Past Exhibitions
The Glory of the Day: LeXander Bryant Meets Florence B. Price
February 9–March 8, 2024
The Glory of the Day charts the encounters between the music of 20th-century American composer Florence B. Price (1888–1953) and Nashville-based photographer LeXander Bryant (b. 1989). Bryant’s photographs, the product of these encounters, speak to the ephemeral nature of live performance, the communion between artists across time, location, and medium, and the ever-evolving nature of the archive.
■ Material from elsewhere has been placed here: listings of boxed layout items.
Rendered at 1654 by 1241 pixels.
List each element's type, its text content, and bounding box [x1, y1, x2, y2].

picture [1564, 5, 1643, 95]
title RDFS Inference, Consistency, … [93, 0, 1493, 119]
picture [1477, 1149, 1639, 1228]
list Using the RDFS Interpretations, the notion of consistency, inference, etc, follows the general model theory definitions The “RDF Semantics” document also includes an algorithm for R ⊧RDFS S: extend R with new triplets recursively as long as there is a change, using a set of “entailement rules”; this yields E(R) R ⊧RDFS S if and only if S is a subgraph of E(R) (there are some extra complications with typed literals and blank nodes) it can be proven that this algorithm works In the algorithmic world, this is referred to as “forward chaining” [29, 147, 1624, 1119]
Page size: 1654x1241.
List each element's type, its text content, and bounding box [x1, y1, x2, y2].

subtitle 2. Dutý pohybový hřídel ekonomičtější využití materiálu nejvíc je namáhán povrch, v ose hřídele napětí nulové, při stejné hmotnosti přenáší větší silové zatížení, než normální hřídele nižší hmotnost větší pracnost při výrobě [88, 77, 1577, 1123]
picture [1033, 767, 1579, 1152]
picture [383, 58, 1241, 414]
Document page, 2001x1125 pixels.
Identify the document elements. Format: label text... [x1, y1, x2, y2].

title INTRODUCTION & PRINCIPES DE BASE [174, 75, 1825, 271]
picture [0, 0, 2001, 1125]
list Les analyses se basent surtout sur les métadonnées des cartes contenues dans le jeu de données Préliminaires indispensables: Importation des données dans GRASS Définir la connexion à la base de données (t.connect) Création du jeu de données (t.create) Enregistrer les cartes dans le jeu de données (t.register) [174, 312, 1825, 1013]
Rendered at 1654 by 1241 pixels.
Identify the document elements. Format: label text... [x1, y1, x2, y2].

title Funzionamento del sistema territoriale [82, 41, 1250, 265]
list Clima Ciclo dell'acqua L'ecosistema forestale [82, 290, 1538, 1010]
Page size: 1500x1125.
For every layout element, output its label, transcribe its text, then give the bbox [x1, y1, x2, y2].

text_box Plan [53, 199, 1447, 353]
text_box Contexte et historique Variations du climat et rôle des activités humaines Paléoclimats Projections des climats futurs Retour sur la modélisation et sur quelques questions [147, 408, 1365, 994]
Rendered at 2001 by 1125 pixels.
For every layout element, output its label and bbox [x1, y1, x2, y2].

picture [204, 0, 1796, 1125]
Florence B. Price, a groundbreaking figure in classical music and the first African-American woman to have a composition performed by a major American symphony orchestra, has recently emerged as a subject of long-overdue attention in performance and scholarship. To honor her legacy, Vanderbilt’s Blair School of Music hosted Florence Price: A Celebration, a music festival featuring ensembles ranging from wind quintet to full orchestra in venues throughout Nashville. Each performance offered a distinct perspective on Price’s career as a composer, pianist, and educator while convening a unique community audience in every space.
The Curb Center commissioned LeXander Bryant to photograph these performances, not only to document but to engage artistically with performers, communities, and the archive of Florence Price’s music. In Bryant’s practice—from his evocative portraits of Nashville residents to videography documenting local community engagement projects and wheatpaste mural installations throughout the city—the notion of community is a unifying thread. His ability to capture the beauty and vibrancy of communities that have been overlooked uniquely suits Blair’s intent to honor the legacy of a composer who collapsed barriers of race and gender in classical music, as well as the scholars, musicians, and audiences who have found community through the study and performance of her work.
The exhibition title references James Weldon Johnson’s poem, “The Glory of the Day Was in Her Face,” for which Price composed an accompanying score. Bryant’s photographs capture the glory of encounters sparked by Price’s music—between the artists who performed it, and the contemporary audiences who reveled in it. Just as the performances allowed for renewed engagement with Price’s music, Bryant’s photographs, which will be housed in the Blair Music Library, will allow artists, students, and scholars of the future to witness the glory of Price’s legacy again and again.